The Canary Islands
May 27, 2023
We arrived in the Canary Islands, “the Canaries” as the locals refer to them on the 24th of May. After a spending a few weeks visiting countries on the coast of West Africa, it was a bit of a relief.
The Canaries are claimed by Spain, and have been for centuries. So landing in Santa Cruz on Tenerife was like landing in Europe. After Tenerife we went on to Arrecife on the island of Lanzarote, also one of the Canaries.
The Island of Tenerife
Tenerife is the largest of the Canary Islands. It is also the most populous, with about 1 million inhabitants, or 43% of the archipelago’s total population. It is often frequented by Europeans on holiday. It gets about 5 million tourists (from all over the world) every year.
The city of Santa Cruz, the capital, is charming and clean. In fact it is pristine. It has the amenities you would expect if you were visiting Spain.
While there, we viewed Mount Teide. Located in Mount Teide National park, a UNESCO heritage site, it stands as the highest elevation in Spain, and the tallest elevation on any Atlantic Ocean island. We also went on a walk on a walkway high up in Santa Cruz overlooking the Atlantic Ocean.

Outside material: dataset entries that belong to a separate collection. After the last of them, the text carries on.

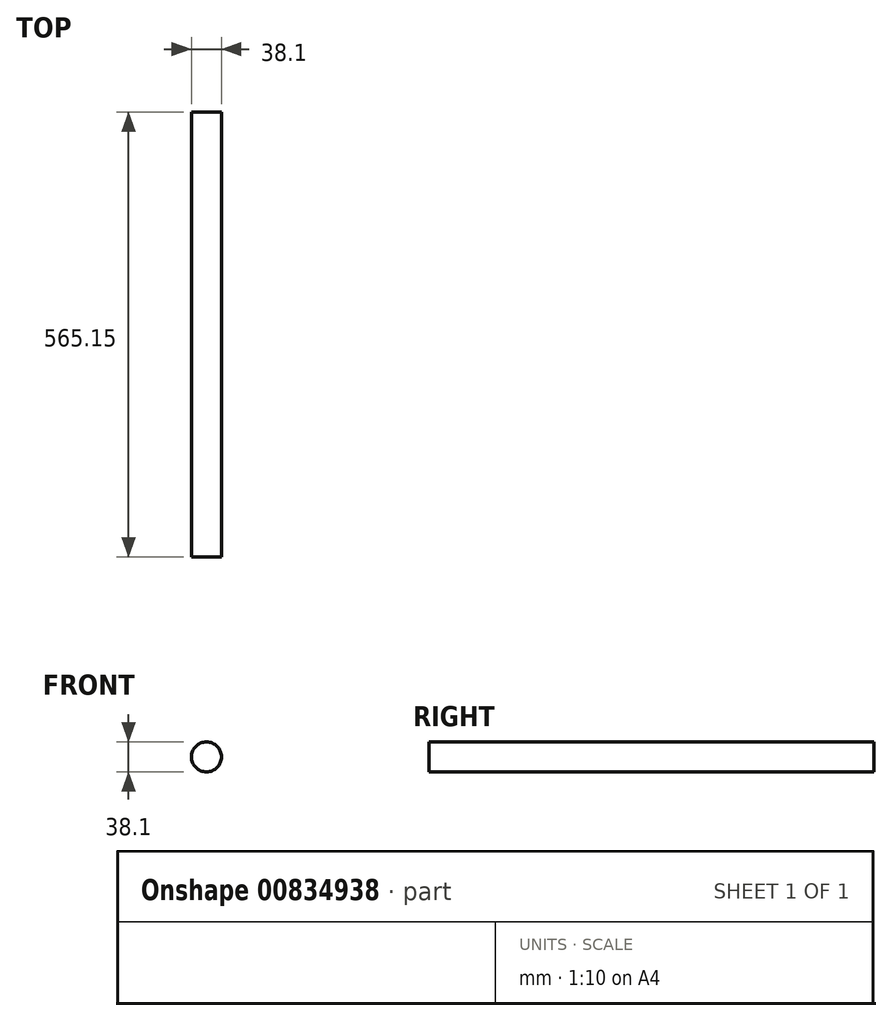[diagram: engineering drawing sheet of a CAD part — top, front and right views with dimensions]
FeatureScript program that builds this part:
annotation { "Feature Type Name" : "Feature", "Feature Type Description" : "" }
export const myFeature = defineFeature(function(context is Context, id is Id, definition is map)
    precondition{}
    {
        {
            var Q0;
            Q0=qCreatedBy(makeId("Front.planeOp"),FACE);
            var sketch = newSketch(context, id + "F0", { "sketchPlane" : qUnion([Q0])});
            skCircle(sketch, "E0", {"center": v(0, 0) * mm, "radius": 19.05 * mm});
            skSolve(sketch);
        }
        {
            var Q0;
            Q0 = qSketchRegion(id + "F0", true);
            extrude(context, id + "F1", {"entities" : qUnion([Q0]), "depth" : 565.15 * mm, "offsetDistance" : 25.4 * mm});
        }
    });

After going through Santa Cruz we visited a banana planation where we learned about banana plants. Then we made our way to a well laid out botanical garden before returning to the ship.
The Island of Arrecife
Arrecife on island Lanzarote, where we arrived on May 26, was next. Lanzarote is in many respects very different from Tenerife. While Tenerife is a bit of a playground for European tourists, Lanzarote is far less populated. There are only about 155,000 people living on the island.

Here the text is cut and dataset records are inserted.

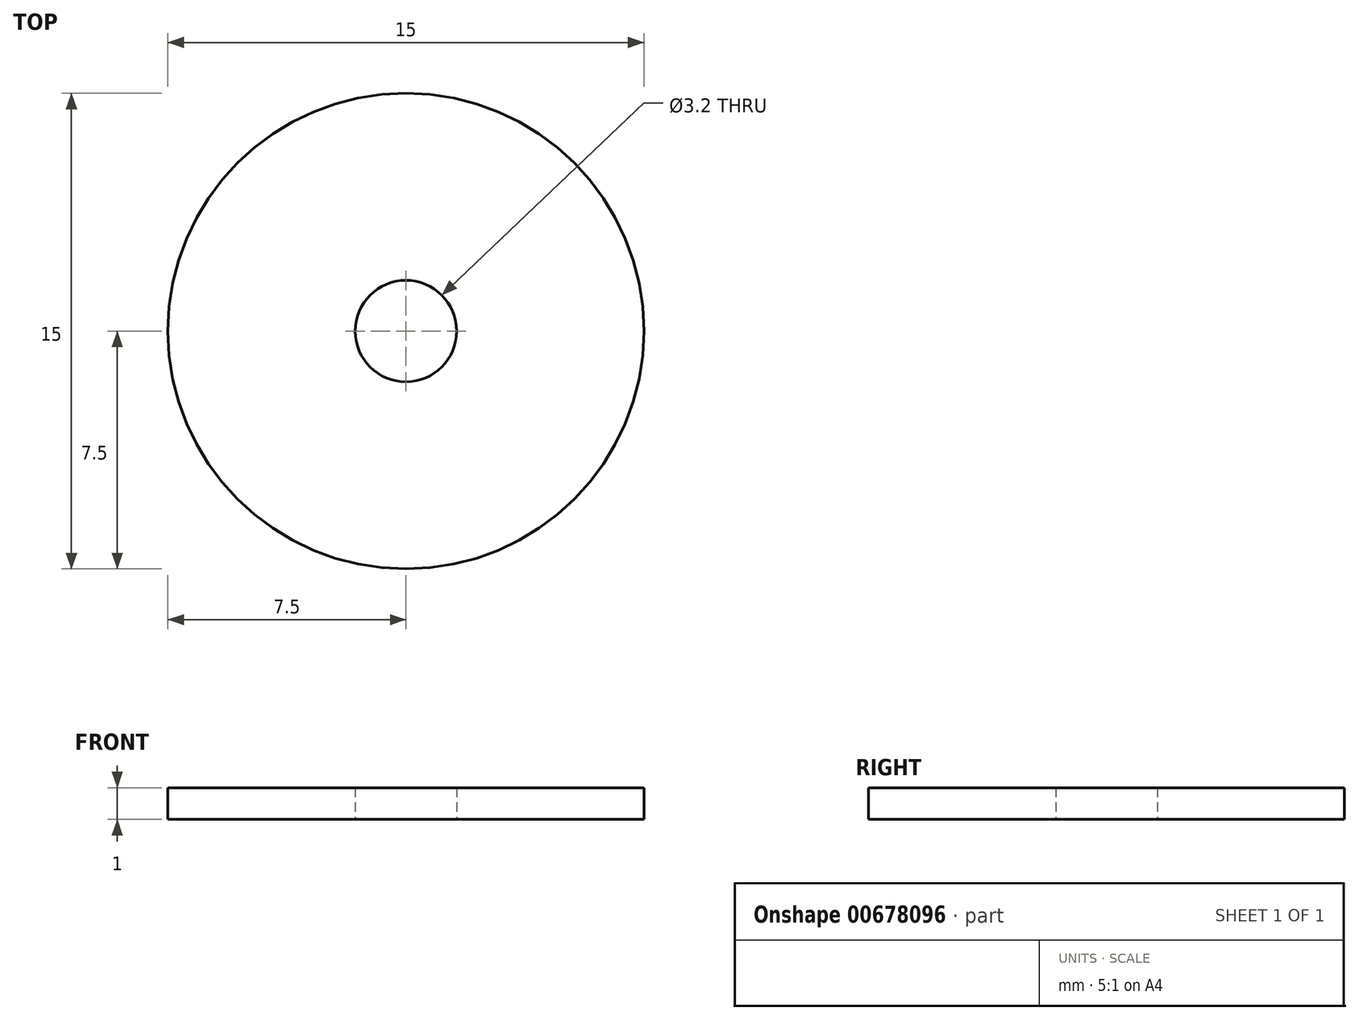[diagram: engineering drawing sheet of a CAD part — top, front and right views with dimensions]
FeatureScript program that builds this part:
annotation { "Feature Type Name" : "Feature", "Feature Type Description" : "" }
export const myFeature = defineFeature(function(context is Context, id is Id, definition is map)
    precondition{}
    {
        {
            var Q0;
            Q0=qCreatedBy(makeId("Top.planeOp"),FACE);
            var sketch = newSketch(context, id + "F0", { "sketchPlane" : qUnion([Q0])});
            skCircle(sketch, "E0", {"center": v(0, 0) * mm, "radius": 1.6 * mm});
            skCircle(sketch, "E1", {"center": v(0, 0) * mm, "radius": 7.5 * mm});
            skSolve(sketch);
        }
        {
            var Q0;
            Q0=makeQuery(id+"F0.imprint","IMPRINT",FACE,{"disambiguationData":[TD([[makeQuery(id+"F0.imprint","IMPRINT",EDGE,{"derivedFrom":sQuery(id+"F0.wireOp",EDGE,"E0")}),-1.0]])]});
            extrude(context, id + "F1", {"entities" : qUnion([Q0]), "depth" : 1 * mm, "offsetDistance" : 25 * mm});
        }
    });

Vineyards are a particular attraction of Arrecife. Needless to say, we visited 2 of them in La Geria, a Government protected wine region on the island. One of the unique features of La Geria vineyards is that the soil consists largely of lava from various volcanic eruptions over the years. Another is that the island is very windy.
Consequently the wine growers ply their trade by planting the vines in holes they dig in the lava and then building walls around them to serve as windshields. The vineyards wind up looking like moonscapes.
We also visited the Monument to the Peasants, Monumento al Campesino, built by Cesar Manrique, a local hero. It is designed to pay homage to the local workers, especially the farm laborers who do the backbreaking work of picking the grapes in the vineyards. It is an impressive display, and well worth viewing.
We expect to dock in Agadir Morocco on May 26. That will be our last stop in Africa before we dock on the Spanish mainland. Which means that we will be in Barcelona before too long.